### Work to complete
Rewrite the data below, changing "Kontakt" to "Impressum" wherever it appears and leaving everything else untouched.

### Material provided
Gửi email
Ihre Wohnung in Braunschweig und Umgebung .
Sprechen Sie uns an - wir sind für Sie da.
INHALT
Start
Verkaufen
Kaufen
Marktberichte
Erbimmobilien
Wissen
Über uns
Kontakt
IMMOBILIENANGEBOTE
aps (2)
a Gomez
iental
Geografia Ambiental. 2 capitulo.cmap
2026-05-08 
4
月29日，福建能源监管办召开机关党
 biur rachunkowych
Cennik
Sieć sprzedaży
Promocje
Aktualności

### Answer
Gửi email
Ihre Wohnung in Braunschweig und Umgebung .
Sprechen Sie uns an - wir sind für Sie da.
INHALT
Start
Verkaufen
Kaufen
Marktberichte
Erbimmobilien
Wissen
Über uns
Impressum
IMMOBILIENANGEBOTE
aps (2)
a Gomez
iental
Geografia Ambiental. 2 capitulo.cmap
2026-05-08 
4
月29日，福建能源监管办召开机关党
 biur rachunkowych
Cennik
Sieć sprzedaży
Promocje
Aktualności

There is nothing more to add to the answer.